§ **TEXT PROVIDED**:
The antebellum period, during which Harper came of age in Baltimore, threaded the needle between revolution and submission in a slave state, Jackson added.
“It’s not surprising that, you know, Thurgood Marshall, Pauli Murray and Clarence Mitchell, that they’re all from the same community in Baltimore,” he said. “They’re inheritors of this political legacy that Harper is connected to.”
‘We are all bound up together’
Orphaned at the age of 3, Harper was raised by her aunt and uncle, Henrietta and Rev. William J. Watkins Sr., who shaped their niece’s political and social activism.
Her uncle ministered at the Sharp Street Methodist Church and formed the Watkins’ Academy for Negro Youth, which educated 50 Black students annually, including Harper, in the neighborhood now known as Sharp Leadenhall.
“She’s growing up in this household with, at least for a time, you know, where her uncle is the most prominent Black abolitionist thinker and writer in the mid-Atlantic,” Jackson said.
Watkins’ tutelage and fierce anti-slavery and anti-colonial rhetoric left a deep impact on Harper, who at 20 years old published her first book of poetry, “Forest Leaves,” which highlighted her abolitionism. She published nine more volumes of poetry, a novel and several short stories and essays.

§ **DATA**:

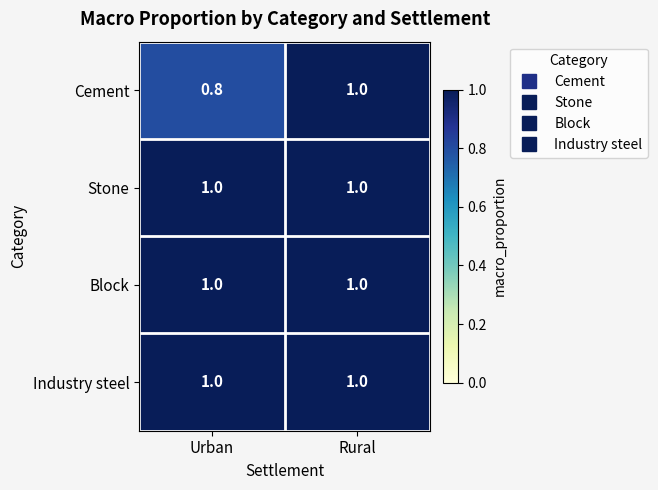

The value of Industry steel at Rural is 0.6. True or false?

False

§ **TASK SET**:
A: Write out the part of the passage on Harper's Baltimore upbringing that begins at the words "The antebellum period, during" and stops after "state, Jackson added.".
B: According to the passage on Harper's Baltimore upbringing, how many Black students did the Watkins' Academy for Negro Youth educate each year?
C: Carry on the passage about Harper's Baltimore upbringing from the point where it stops.
The data can be set aside here.

§ **ANSWERS FOR EACH ITEM**:
A:
The antebellum period, during which Harper came of age in Baltimore, threaded the needle between revolution and submission in a slave state, Jackson added.

B: 50

C:
She taught in Ohio, assisted freedom seekers along the Underground Railroad in Pennsylvania, delivered sharp rebukes of efforts to divide African Americans’ and women’s rights, and founded the National Association of Colored Women in 1896.
Following the end of the Civil War, Harper delivered a speech at the National Women’s Rights Convention in New York City and called out white women for not acknowledging that the fight for equality between the sexes must include women of color.
“We are all bound up together in one great bundle of humanity, and society cannot trample on the weakest and feeblest of its members without receiving the curse in its own soul,” she said. “You tried that in the case of the Negro. … You white women speak here of rights. I speak of wrongs.”
Wiggins-Jackson, who designed the pop-up exhibit on Harper, said it’s maddening how many Black revolutionary voices are lost to time. That’s why the work of the Billie Holiday Center is so important, she said.
“It’s kind of mind-blowing who gets carried onto our current times and whose names don’t live as broadly,” she said. “We have Frederick Douglass, we have Harriet Tubman, but there’s so many like Harper we don’t know.”
Historic Sharp Leadenhall
Outside her rowhome, Bland-Thomas proudly points to one of 55 banners the Sharp Leadenhall Community Association commissioned celebrating the 200th anniversary of Harper’s birth.
The banners pay respect to three other Black heroes with South Baltimore roots: Douglass, Tubman and Elijah Cummings.
Harper’s “accomplishments didn’t get the kind of recognition that it should have, but I believe, when seeds are planted, they sprout and they grow,” Bland-Thomas said. “And that’s the effort this community is trying to do because we’re facing gentrification.”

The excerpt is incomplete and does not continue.